Prevista para ficar pronta em 2011, Linha 15-Prata do Monotrilho vai atrasar ainda mais

Por Band News FM

Um impasse entre o governo e a prefeitura de São Paulo vai atrasar ainda mais a entrega da Linha 15-Prata do Monotrilho, na Zona Leste.

Integrante do consórcio responsável por um dos trechos, uma das empreiteiras se vê de mãos atadas diante da impossibilidade de instalação dos pilares e das vigas, de responsabilidade do Estado.

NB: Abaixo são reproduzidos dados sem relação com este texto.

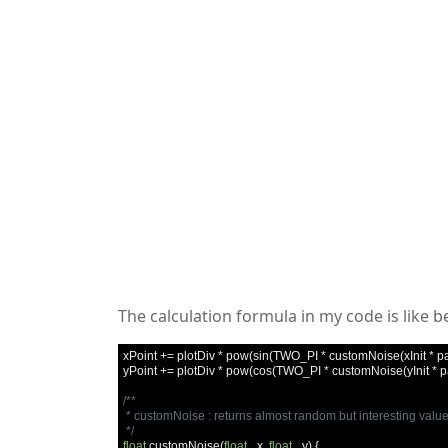
The calculation formula in my code is like b
xPoint 
+=
 plotDiv 
*
 pow
(
sin
(
TWO_PI 
*
 customNoise
(
xInit 
*
 p
yPoint 
+=
 plotDiv 
*
 pow
(
cos
(
TWO_PI 
*
 customNoise
(
yInit 
*
 
/**

 * customNoise : returns almost random but interesting value
 */
float
 customNoise
(
float
 _x
,
float
 _y
)
{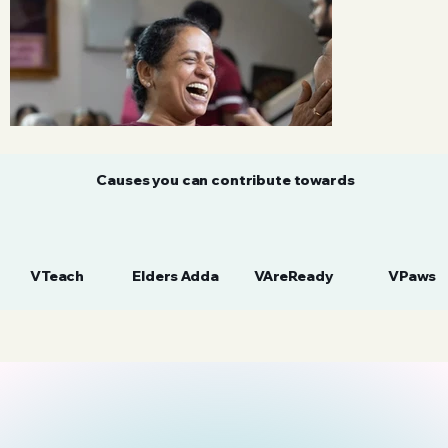
Causes you can contribute towards
VTeach
Elders Adda
VAreReady
VPaws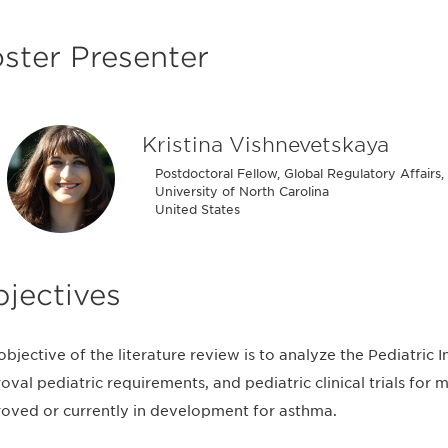
ster Presenter
Kristina Vishnevetskaya
Postdoctoral Fellow, Global Regulatory Affairs
University of North Carolina
United States
jectives
objective of the literature review is to analyze the Pediatric I
oval pediatric requirements, and pediatric clinical trials for
oved or currently in development for asthma.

O problema é que a prefeitura ainda não fez as adequações nas avenidas para que as estruturas sejam colocadas.

Prevista para ficar pronta em 2011 e depois em 2016, a Linha 15-Prata do Monotrilho terá quase 8 quilômetros de extensão, ligando o Ipiranga à Cidade Tiradentes.

Procurada pela BandNews FM, a prefeitura ainda não se manifestou.

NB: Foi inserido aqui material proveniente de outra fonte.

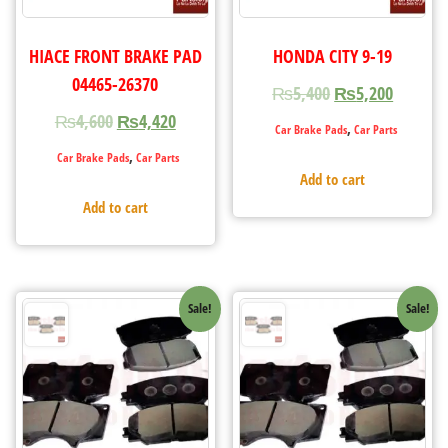
HIACE FRONT BRAKE PAD
HONDA CITY 9-19
04465-26370
₨
5,400
₨
5,200
₨
4,600
₨
4,420
,
Car Brake Pads
Car Parts
,
Car Brake Pads
Car Parts
Add to cart
Add to cart
Sale!
Sale!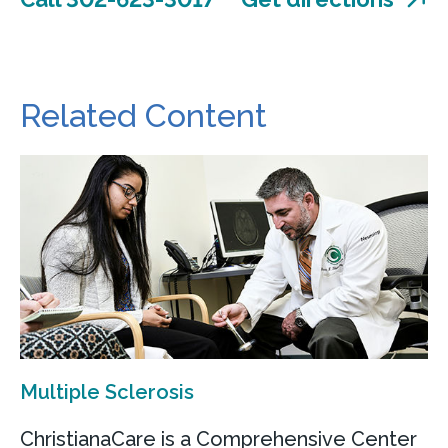
Related Content
Multiple Sclerosis
ChristianaCare is a Comprehensive Center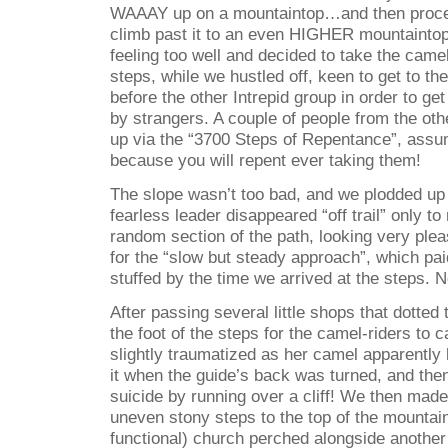
WAAAY up on a mountaintop…and then procee
climb past it to an even HIGHER mountaintop
feeling too well and decided to take the camel
steps, while we hustled off, keen to get to th
before the other Intrepid group in order to 
by strangers. A couple of people from the ot
up via the “3700 Steps of Repentance”, ass
because you will repent ever taking them!
The slope wasn’t too bad, and we plodded up t
fearless leader disappeared “off trail” only 
random section of the path, looking very plea
for the “slow but steady approach”, which pa
stuffed by the time we arrived at the steps. Not
After passing several little shops that dotted 
the foot of the steps for the camel-riders to c
slightly traumatized as her camel apparently 
it when the guide’s back was turned, and the
suicide by running over a cliff! We then made 
uneven stony steps to the top of the mountain
functional) church perched alongside anothe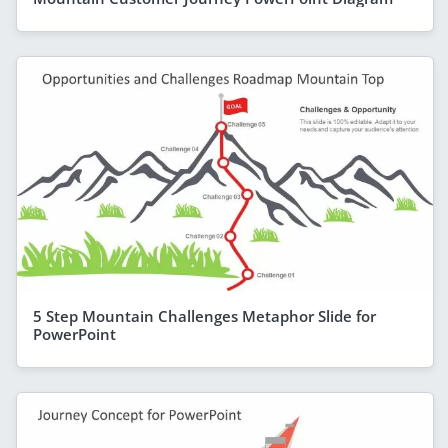
5 Step Mountain Challenges Metaphor Slide for
PowerPoint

Em nota enviada ao Metro Jornal, o Metrô disse que as próximas paradas (Jardim Planalto, Sapopemba, Fazenda da Juta e São Mateus) serão inauguradas no próximo trimestre, totalizando os 13,3 km de extensão da linha. Além disso, a estação Jardim Colonial será contratada pelo Metrô com prazo de execução até 2021.

Veja a nota na íntegra:

O Metrô esclarece que o trecho prioritário vai da estação Vila Prudente até a estação São Mateus e está operando com 6 estações (Vila Prudente, Oratório, São Lucas, Camilo Haddad, Vila Tolstói e Vila União). São 7,8 km inaugurados dos quais o trecho compreendido entre Vila Prudente e Oratório funciona desde 2014, diariamente, das 4h40 até meia-noite. Abertas no último mês de abril, as outras quatro estações passam por operação assistida e funcionam de segunda a sexta-feira, das 10h às 15h, sem cobrança de tarifa.

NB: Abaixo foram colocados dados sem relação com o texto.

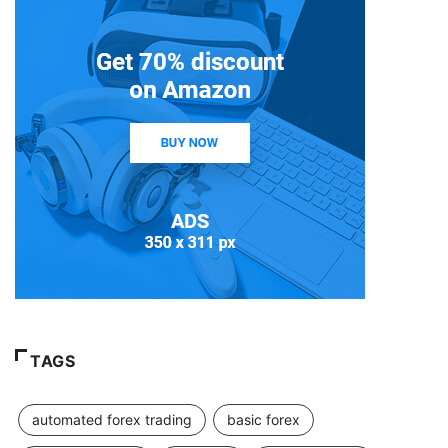
TAGS
automated forex trading
basic forex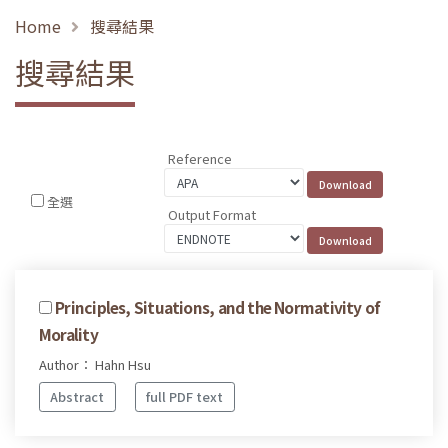
Home
搜尋結果
搜尋結果
Reference
全選
Output Format
Principles, Situations, and the Normativity of
Morality
Author： Hahn Hsu
Abstract
full PDF text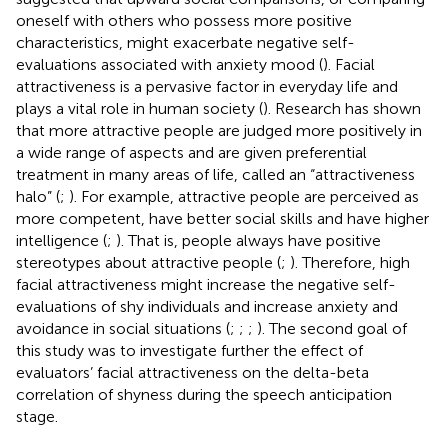
oneself with others who possess more positive
characteristics, might exacerbate negative self-
evaluations associated with anxiety mood (
). Facial
attractiveness is a pervasive factor in everyday life and
plays a vital role in human society (
). Research has shown
that more attractive people are judged more positively in
a wide range of aspects and are given preferential
treatment in many areas of life, called an “attractiveness
halo” (
;
). For example, attractive people are perceived as
more competent, have better social skills and have higher
intelligence (
;
). That is, people always have positive
stereotypes about attractive people (
;
). Therefore, high
facial attractiveness might increase the negative self-
evaluations of shy individuals and increase anxiety and
avoidance in social situations (
;
;
;
). The second goal of
this study was to investigate further the effect of
evaluators’ facial attractiveness on the delta-beta
correlation of shyness during the speech anticipation
stage.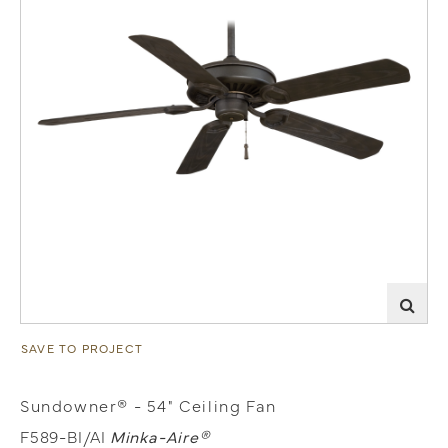
SAVE TO PROJECT
Sundowner® - 54" Ceiling Fan
F589-BI/AI
Minka-Aire®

As próximas paradas serão inauguradas no próximo trimestre (Jardim Planalto, Sapopemba, Fazenda da Juta e São Mateus), totalizando os 13,3 km de extensão da linha. A estação Jardim Colonial será contratada pelo Metrô com prazo de execução até 2021. Para a continuidade das obras até o Hospital Cidade Tiradentes, será necessária a execução da obra do alargamento do viário nas avenidas Ragueb Chohfi, Estrada do Iguatemi e dos Metalúrgicos – em tratativas com Prefeitura de São Paulo –, desapropriações e recursos financeiros.